SF Chief: Force “Find Your Chi”

The few San Francisco police officers who do not yet have the proper balance to conduct community policing will "find their Chi," according to Chief Greg Suhr

In San Francisco, policing the streets isn't just about keeping citizens safe and bad guys on the run or behind bars. It's also about balancing police officers' inner energies.

Balance and harmony are on San Francisco police Chief Greg Suhr's mind as the department unveils a new community-friendlier policing model, according to the San Francisco Examiner.

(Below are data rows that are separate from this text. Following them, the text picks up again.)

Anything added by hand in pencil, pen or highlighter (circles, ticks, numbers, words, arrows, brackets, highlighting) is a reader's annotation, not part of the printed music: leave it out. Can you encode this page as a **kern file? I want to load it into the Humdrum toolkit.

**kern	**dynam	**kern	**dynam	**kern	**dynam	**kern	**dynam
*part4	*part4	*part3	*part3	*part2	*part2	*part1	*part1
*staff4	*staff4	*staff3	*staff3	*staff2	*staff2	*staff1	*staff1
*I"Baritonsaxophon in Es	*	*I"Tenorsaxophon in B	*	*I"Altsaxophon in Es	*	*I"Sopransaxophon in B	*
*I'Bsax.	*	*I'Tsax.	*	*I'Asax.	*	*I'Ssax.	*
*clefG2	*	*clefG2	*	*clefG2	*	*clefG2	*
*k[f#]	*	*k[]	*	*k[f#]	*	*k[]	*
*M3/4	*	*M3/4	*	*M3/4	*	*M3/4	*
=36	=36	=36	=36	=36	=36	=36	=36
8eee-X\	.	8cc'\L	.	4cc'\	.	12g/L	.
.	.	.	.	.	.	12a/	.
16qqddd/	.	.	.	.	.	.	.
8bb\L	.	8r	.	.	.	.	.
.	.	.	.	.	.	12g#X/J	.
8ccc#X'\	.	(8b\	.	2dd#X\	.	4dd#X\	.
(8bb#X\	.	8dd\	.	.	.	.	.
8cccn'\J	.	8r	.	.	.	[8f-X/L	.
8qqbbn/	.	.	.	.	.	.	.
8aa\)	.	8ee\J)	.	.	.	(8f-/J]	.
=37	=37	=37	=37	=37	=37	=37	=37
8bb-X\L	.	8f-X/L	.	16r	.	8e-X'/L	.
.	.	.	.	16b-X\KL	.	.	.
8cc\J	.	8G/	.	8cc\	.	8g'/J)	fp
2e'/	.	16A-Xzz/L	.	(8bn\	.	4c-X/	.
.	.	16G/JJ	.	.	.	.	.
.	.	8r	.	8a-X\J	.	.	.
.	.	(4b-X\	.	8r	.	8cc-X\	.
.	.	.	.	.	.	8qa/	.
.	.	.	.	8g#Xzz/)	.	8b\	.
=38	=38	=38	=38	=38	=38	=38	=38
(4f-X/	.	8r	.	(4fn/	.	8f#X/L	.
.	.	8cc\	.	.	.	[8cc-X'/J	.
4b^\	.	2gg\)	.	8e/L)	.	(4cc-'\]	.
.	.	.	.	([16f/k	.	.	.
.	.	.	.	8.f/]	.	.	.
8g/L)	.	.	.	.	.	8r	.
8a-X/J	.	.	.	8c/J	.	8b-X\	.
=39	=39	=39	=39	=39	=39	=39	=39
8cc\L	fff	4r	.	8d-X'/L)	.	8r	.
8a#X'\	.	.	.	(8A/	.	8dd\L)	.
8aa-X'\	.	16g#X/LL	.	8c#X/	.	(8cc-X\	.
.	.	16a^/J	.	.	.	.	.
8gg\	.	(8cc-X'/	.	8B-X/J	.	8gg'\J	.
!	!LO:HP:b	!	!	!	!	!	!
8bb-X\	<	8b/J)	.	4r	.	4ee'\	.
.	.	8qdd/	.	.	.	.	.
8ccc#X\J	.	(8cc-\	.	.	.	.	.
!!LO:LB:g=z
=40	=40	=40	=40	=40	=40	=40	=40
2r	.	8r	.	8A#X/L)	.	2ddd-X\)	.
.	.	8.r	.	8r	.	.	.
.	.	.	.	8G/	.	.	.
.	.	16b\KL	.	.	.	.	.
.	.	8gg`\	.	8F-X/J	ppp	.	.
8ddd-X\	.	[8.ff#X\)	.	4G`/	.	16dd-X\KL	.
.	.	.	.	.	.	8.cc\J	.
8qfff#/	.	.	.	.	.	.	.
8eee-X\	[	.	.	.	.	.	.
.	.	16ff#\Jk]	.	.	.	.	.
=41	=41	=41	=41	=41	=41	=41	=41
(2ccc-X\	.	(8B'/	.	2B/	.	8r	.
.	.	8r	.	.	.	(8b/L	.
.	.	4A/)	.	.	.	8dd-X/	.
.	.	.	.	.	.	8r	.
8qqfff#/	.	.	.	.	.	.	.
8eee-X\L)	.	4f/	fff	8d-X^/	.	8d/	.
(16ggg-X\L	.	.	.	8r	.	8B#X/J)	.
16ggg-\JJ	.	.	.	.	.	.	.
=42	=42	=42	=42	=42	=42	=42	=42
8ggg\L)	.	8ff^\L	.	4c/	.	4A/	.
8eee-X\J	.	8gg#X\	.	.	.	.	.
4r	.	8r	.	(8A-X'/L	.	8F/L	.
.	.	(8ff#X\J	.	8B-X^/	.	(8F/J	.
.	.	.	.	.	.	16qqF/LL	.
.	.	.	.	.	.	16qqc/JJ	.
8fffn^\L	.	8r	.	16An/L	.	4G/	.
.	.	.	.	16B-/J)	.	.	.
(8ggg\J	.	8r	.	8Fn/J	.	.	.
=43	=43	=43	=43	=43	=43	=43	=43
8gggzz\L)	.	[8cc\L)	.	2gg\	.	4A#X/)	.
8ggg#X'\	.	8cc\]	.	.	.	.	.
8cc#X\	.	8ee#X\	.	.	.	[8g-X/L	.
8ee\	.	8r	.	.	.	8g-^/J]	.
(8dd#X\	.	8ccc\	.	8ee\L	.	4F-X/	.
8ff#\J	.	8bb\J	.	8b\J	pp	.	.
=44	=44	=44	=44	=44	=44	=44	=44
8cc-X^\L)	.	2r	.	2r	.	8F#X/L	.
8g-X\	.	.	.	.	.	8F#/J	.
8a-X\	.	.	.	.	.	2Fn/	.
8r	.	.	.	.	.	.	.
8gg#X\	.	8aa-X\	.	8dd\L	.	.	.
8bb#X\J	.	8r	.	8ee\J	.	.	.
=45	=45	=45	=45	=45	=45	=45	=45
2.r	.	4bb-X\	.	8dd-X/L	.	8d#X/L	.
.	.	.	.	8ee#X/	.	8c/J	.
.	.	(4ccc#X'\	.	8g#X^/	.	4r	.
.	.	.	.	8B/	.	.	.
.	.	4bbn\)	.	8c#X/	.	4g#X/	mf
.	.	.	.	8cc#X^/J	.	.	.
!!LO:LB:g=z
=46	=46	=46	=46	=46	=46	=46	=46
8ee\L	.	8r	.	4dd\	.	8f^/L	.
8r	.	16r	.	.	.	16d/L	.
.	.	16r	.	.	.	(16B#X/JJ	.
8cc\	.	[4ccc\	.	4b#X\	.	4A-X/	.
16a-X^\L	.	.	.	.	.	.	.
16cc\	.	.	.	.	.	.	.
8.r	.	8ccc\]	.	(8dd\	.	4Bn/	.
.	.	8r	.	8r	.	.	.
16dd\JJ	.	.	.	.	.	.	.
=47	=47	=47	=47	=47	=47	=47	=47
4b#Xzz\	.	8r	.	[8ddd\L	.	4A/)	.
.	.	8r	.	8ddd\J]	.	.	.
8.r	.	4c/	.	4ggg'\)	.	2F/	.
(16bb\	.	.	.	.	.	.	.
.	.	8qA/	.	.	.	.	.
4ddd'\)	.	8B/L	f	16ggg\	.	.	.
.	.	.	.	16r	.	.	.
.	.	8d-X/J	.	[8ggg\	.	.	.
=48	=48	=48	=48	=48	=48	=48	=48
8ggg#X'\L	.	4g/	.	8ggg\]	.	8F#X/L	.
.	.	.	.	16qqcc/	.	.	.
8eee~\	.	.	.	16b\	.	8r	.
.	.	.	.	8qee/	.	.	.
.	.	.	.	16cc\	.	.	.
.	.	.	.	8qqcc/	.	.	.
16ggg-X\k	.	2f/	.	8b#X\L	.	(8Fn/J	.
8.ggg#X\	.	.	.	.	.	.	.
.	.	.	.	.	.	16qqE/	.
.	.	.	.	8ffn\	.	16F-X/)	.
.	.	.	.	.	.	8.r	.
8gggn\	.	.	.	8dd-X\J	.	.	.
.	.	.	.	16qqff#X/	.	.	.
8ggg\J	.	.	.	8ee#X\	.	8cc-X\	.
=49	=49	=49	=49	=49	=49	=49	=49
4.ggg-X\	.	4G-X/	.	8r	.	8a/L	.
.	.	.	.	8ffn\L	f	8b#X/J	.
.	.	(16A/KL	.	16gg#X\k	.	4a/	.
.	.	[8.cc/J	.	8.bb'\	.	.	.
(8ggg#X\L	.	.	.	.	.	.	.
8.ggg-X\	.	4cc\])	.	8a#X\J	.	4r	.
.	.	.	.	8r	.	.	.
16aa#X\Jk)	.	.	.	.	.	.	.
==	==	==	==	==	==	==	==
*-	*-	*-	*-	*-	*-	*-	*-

Community policing -- a newfangled term meaning more foot beats, more interaction with citizens and less cruising in patrol cars -- is now official SFPD policy, and cops who may be "less gregarious" and less-inclined to engage the citizenry will "find their Chi," Suhr told the Board of Supervisors last week.

"There are an ocean of San Francisco officers... that conduct themselves exactly like this [community policing model tells them to do]. And for them this is not a change on how they will do the day-to-day business," Suhr told the Board of Supervisors' Public Safety Committee, according to The Examiner. "There are other officers who may be less engaging, or less gregarious than some other officers and this is going to have to make them try and find their Chi, if you will, to raise the bar."

Community-based policing -- whatever it means, exactly -- has been an issue in San Francisco for some time now, and was the focus of a ballot measure that lost at the Nov. 2010 polls.

Suhr issued a general order in the SFPD last week that informed all that community policing has arrived, drawing praise from city legislators.

Once all SF cops find that elusive Chi, that is.